The Trust did not appeal against that finding but, instead, appealed against the finding of the FTT that the provision of accommodation (to those being assessed) was ancillary to the main supply of welfare services. That finding meant that the supply of accommodation also qualified for VAT exemption.

The Upper Tribunal has issued its judgment and has agreed with the FTT’s conclusions. Using the ordinary meaning of the word ‘ancillary’ in a VAT context, (ie a means of better enjoyment of the principal supply of welfare services) can only lead to the conclusion that the FTT did not make any error of law. On the evidence before it, it was clear that the provision of the accommodation was ancillary to the supply of welfare services and, as such, it should take on the same VAT liability as the principal supply. The appeal was, therefore dismissed.

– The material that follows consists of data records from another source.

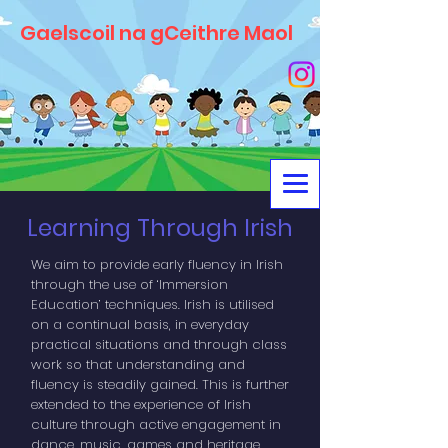
Gaelscoil na gCeithre Maol
Learning Through Irish
We aim to provide early fluency in Irish
through the use of ‘Immersion
Education’ techniques. Irish is utilised
on a continual basis, in everyday
practical situations and through class
work so that understanding and
fluency is steadily gained. This is further
extended to the experience of Irish
culture through active engagement in
dance, music, games and heritage.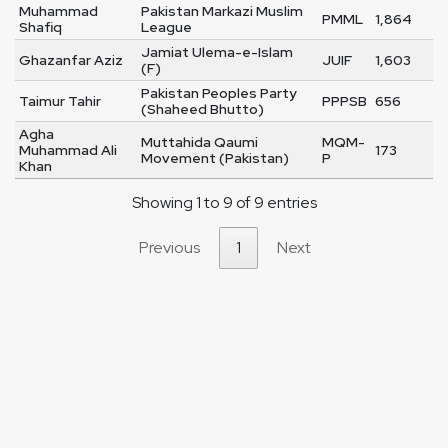
Muhammad
Pakistan Markazi Muslim
PMML
1,864
Shafiq
League
Jamiat Ulema-e-Islam
Ghazanfar Aziz
JUIF
1,603
(F)
Pakistan Peoples Party
Taimur Tahir
PPPSB
656
(Shaheed Bhutto)
Agha
Muttahida Qaumi
MQM-
Muhammad Ali
173
Movement (Pakistan)
P
Khan
Showing 1 to 9 of 9 entries
Previous
1
Next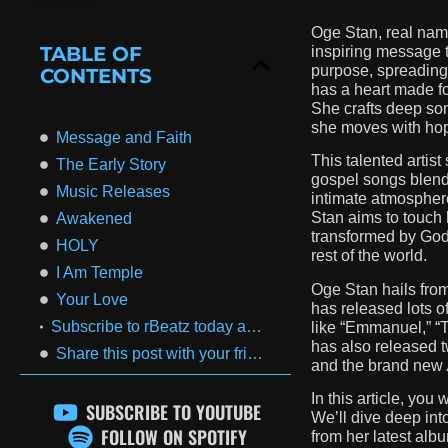
Oge Stan, real name
TABLE OF
inspiring message t
purpose, spreading
CONTENTS
has a heart made fo
She crafts deep son
she moves with hope
Message and Faith
This talented artis
The Early Story
gospel songs blend 
Music Releases
intimate atmospher
Stan aims to touch 
Awakened
transformed by God
HOLY
rest of the world.
I Am Temple
Oge Stan hails fro
Your Love
has released lots o
Subscribe to rBeatz today and start enjoying all of these amazing benefits!
like “Emmanuel,” “
has also released t
Share this post with your friends
and the brand new
In this article, you
SUBSCRIBE TO YOUTUBE
We’ll dive deep int
FOLLOW ON SPOTIFY
from her latest alb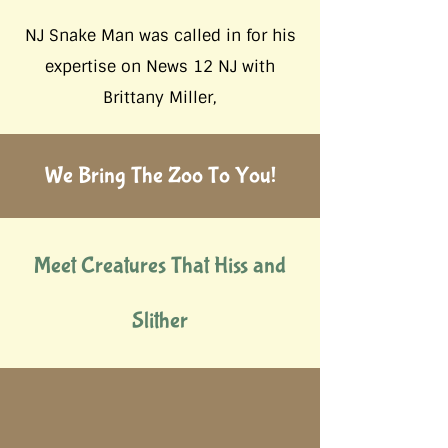
NJ Snake Man was called in for his
expertise on News 12 NJ with
Brittany Miller,
We Bring The Zoo To You!
Meet Creatures That Hiss and
Slither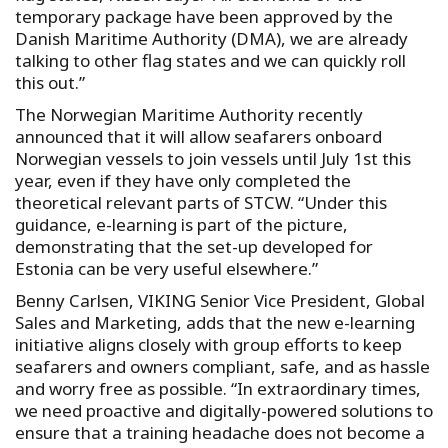
temporary package have been approved by the
Danish Maritime Authority (DMA), we are already
talking to other flag states and we can quickly roll
this out.”
The Norwegian Maritime Authority recently
announced that it will allow seafarers onboard
Norwegian vessels to join vessels until July 1st this
year, even if they have only completed the
theoretical relevant parts of STCW. “Under this
guidance, e-learning is part of the picture,
demonstrating that the set-up developed for
Estonia can be very useful elsewhere.”
Benny Carlsen, VIKING Senior Vice President, Global
Sales and Marketing, adds that the new e-learning
initiative aligns closely with group efforts to keep
seafarers and owners compliant, safe, and as hassle
and worry free as possible. “In extraordinary times,
we need proactive and digitally-powered solutions to
ensure that a training headache does not become a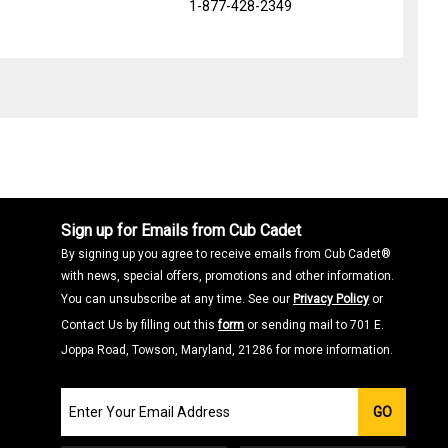
1-877-428-2349
Sign up for Emails from Cub Cadet
By signing up you agree to receive emails from Cub Cadet®
with news, special offers, promotions and other information.
You can unsubscribe at any time. See our
Privacy Policy
or
Contact Us by filling out this
form
or sending mail to 701 E.
Joppa Road, Towson, Maryland, 21286 for more information.
Join
GO
our
Email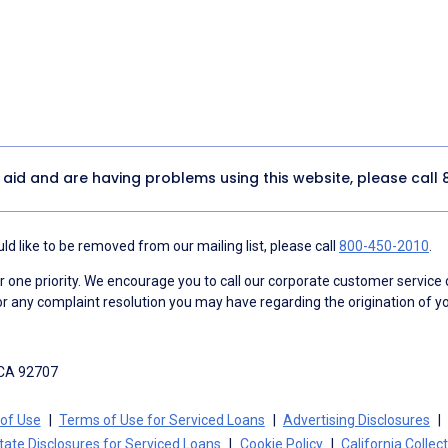
y aid and are having problems using this website, please call
d like to be removed from our mailing list, please call
800-450-2010
.
ne priority. We encourage you to call our corporate customer service
r any complaint resolution you may have regarding the origination of yo
 CA 92707
of Use
Terms of Use for Serviced Loans
Advertising Disclosures
tate Disclosures for Serviced Loans
Cookie Policy
California Collec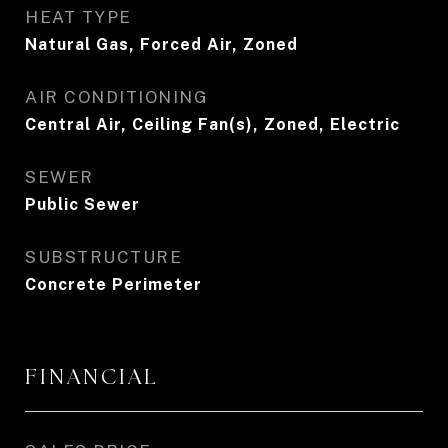
HEAT TYPE
Natural Gas, Forced Air, Zoned
AIR CONDITIONING
Central Air, Ceiling Fan(s), Zoned, Electric
SEWER
Public Sewer
SUBSTRUCTURE
Concrete Perimeter
FINANCIAL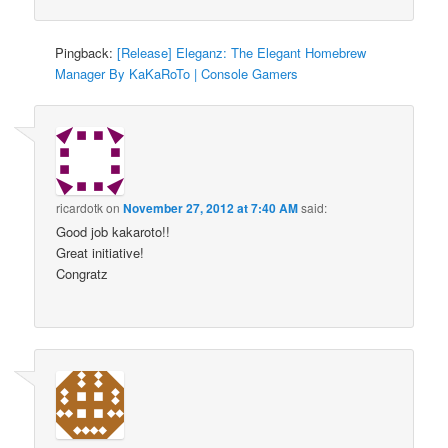
Pingback:
[Release] Eleganz: The Elegant Homebrew
Manager By KaKaRoTo | Console Gamers
ricardotk
on
November 27, 2012 at 7:40 AM
said:
Good job kakaroto!!
Great initiative!
Congratz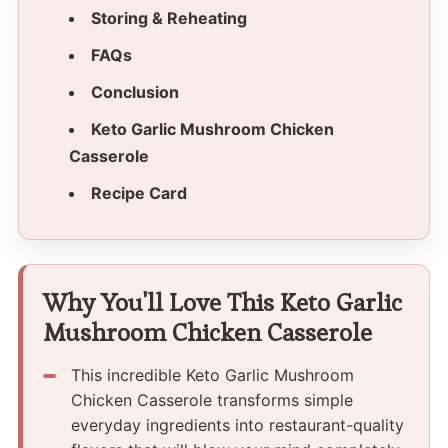
Storing & Reheating
FAQs
Conclusion
Keto Garlic Mushroom Chicken
Casserole
Recipe Card
Why You'll Love This Keto Garlic
Mushroom Chicken Casserole
This incredible Keto Garlic Mushroom
Chicken Casserole transforms simple
everyday ingredients into restaurant-quality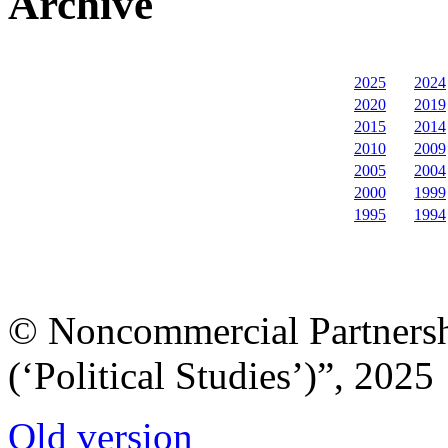
Archive
2025
2024
2020
2019
2015
2014
2010
2009
2005
2004
2000
1999
1995
1994
© Noncommercial Partnershi
(‘Political Studies’)”, 2025
Old version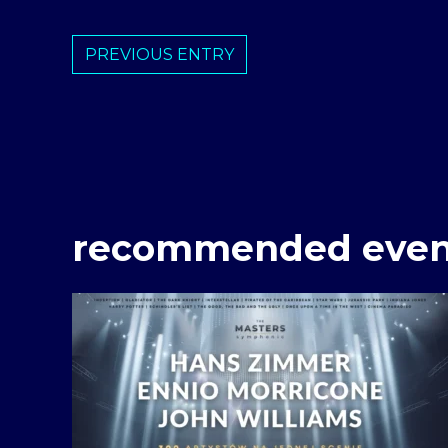
PREVIOUS ENTRY
recommended even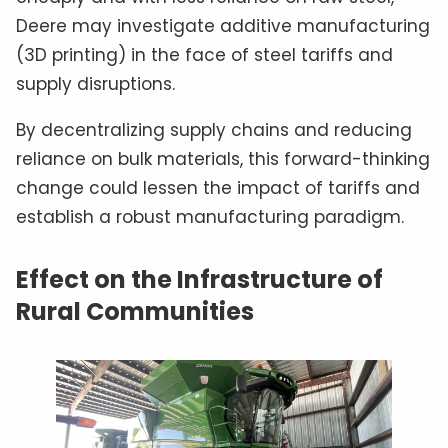
Deere may investigate additive manufacturing
(3D printing) in the face of steel tariffs and
supply disruptions.
By decentralizing supply chains and reducing
reliance on bulk materials, this forward-thinking
change could lessen the impact of tariffs and
establish a robust manufacturing paradigm.
Effect on the Infrastructure of
Rural Communities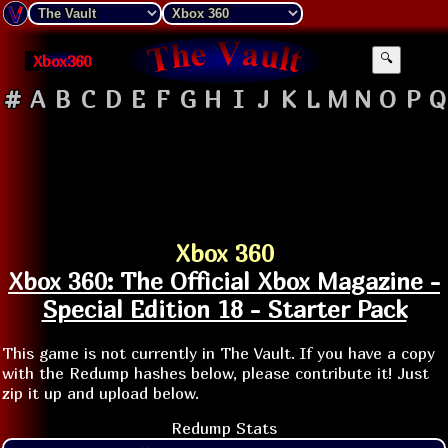
Xbox360
🔍
#
A
B
C
D
E
F
G
H
I
J
K
L
M
N
O
P
Q
Xbox 360
Xbox 360: The Official Xbox Magazine -
Special Edition 18 - Starter Pack
This game is not currently in The Vault. If you have a copy
with the Redump hashes below, please contribute it! Just
zip it up and upload below.
Redump Stats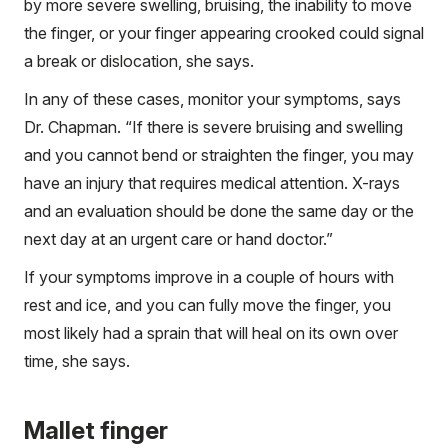
by more severe swelling, bruising, the inability to move
the finger, or your finger appearing crooked could signal
a break or dislocation, she says.
In any of these cases, monitor your symptoms, says
Dr. Chapman. “If there is severe bruising and swelling
and you cannot bend or straighten the finger, you may
have an injury that requires medical attention. X-rays
and an evaluation should be done the same day or the
next day at an urgent care or hand doctor.”
If your symptoms improve in a couple of hours with
rest and ice, and you can fully move the finger, you
most likely had a sprain that will heal on its own over
time, she says.
Mallet finger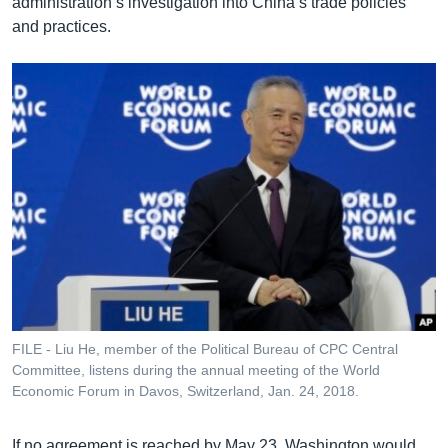
administration’s investigation into China’s trade policies
and practices.
FILE - Liu He, member of the Political Bureau of CPC Central
Committee, listens during the annual meeting of the World
Economic Forum in Davos, Switzerland, Jan. 24, 2018.
If no agreement is reached by May 23, Washington would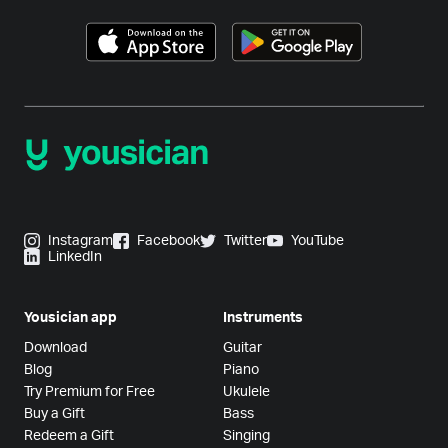
Instagram
Facebook
Twitter
YouTube
LinkedIn
Yousician app
Instruments
Download
Guitar
Blog
Piano
Try Premium for Free
Ukulele
Buy a Gift
Bass
Redeem a Gift
Singing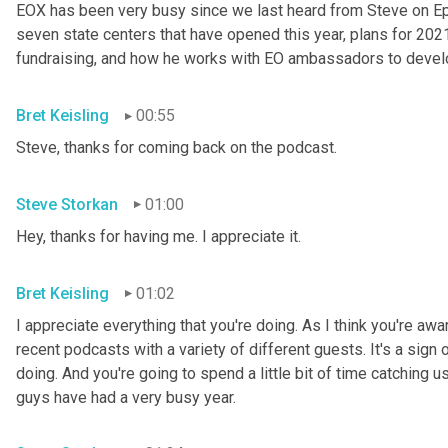
EOX has been very busy since we last heard from Steve on Epis
seven state centers that have opened this year, plans for 202
fundraising, and how he works with EO ambassadors to develo
Bret Keisling
00:55
Steve, thanks for coming back on the podcast.
Steve Storkan
01:00
Hey, thanks for having me. I appreciate it.
Bret Keisling
01:02
I appreciate everything that you're doing. As I think you're aw
recent podcasts with a variety of different guests. It's a sign 
doing. And you're going to spend a little bit of time catching u
guys have had a very busy year.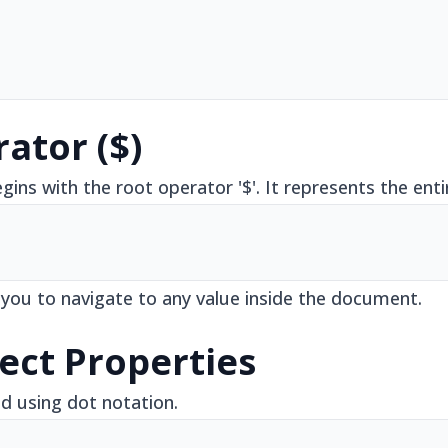
ator ($)
ins with the root operator '$'. It represents the en
 you to navigate to any value inside the document.
ect Properties
d using dot notation.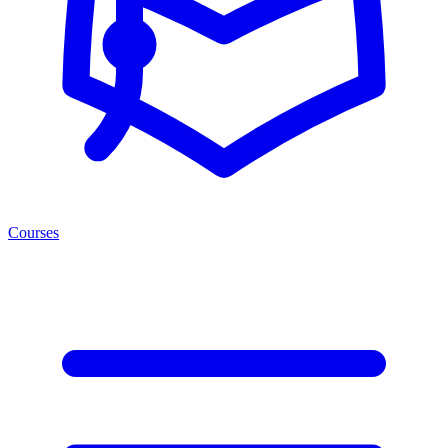
Courses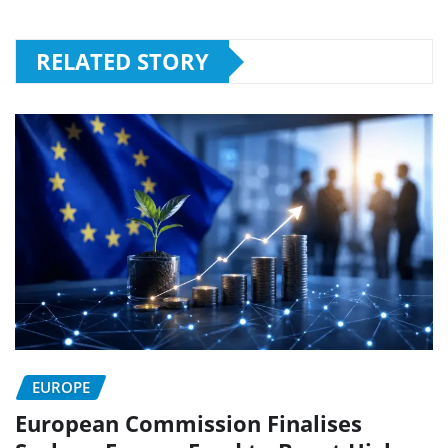
RELATED STORY
EUROPE
European Commission Finalises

Comment - the question of whether an element of a supply is ancillary or otherwise derives from a famous VAT case (Card Protection Plan or CPP). The Trust tried to argue that the supply of accommodation was not ancillary to the exempt supply of welfare services and was, thus, taxable at the standard rate. A finding that the supply of accommodation was ancillary (and was itself, therefore, exempt from VAT) meant that the Trust could not reclaim a significant amount of input VAT it had incurred in relation to the accommodation.

Uber BV & Ors v Aslam & Ors – Supreme Court

Workers’ rights – VAT implications

Readers will be aware that, last week, the Supreme Court issued its judgment in the case of Uber BV & Ors v Aslam & Ors. This was not a tax case, but was a case concerning whether Uber drivers were to be regarded as ‘workers’ for such purposes as the national minimum wage, paid annual leave and other workers’ rights. The Supreme Court found that the drivers were workers.

The judgment in this case only concerns the status of drivers under the lens of employment law and it does not necessarily follow that, as a consequence, the income of the drivers should be regarded for VAT purposes as being proper to Uber. Whether or not a driver is acting as an independent contractor for employment law purposes has no bearing on his status for VAT purposes. This is an entirely separate and different issue and the outcome of the debate will centre around the contractual position of each case.

The Supreme Court has already ruled in a previous case (Secret Hotels) that, absent a sham, what matters is the contractual position and obligations of the parties. In cases where the contracts show that the driver is an independent contractor and there is evidence that the customer knows this and engages directly with the driver, the Supreme Court’s ruling in Secret Hotels suggests that it would be difficult for HMRC to overturn those arrangements. That does not mean to say that HMRC will not try but it does mean that the earlier judgment should afford some protection.

Comment - as the Supreme Court states in its opening paragraph of the Uber judgment, “New ways of working organised through digital platforms pose pressing questions about the employment status of the people who do the work involved”. Whilst the Uber case concerned employment rights of drivers, there is understandable alarm that the Court’s finding may ‘read across’ to VAT such that the income generated should be regarded as income of the platform provider. That is a huge leap to make. However, we understand that HMRC has already assessed Uber and it may now turn its attention to other similar platforms.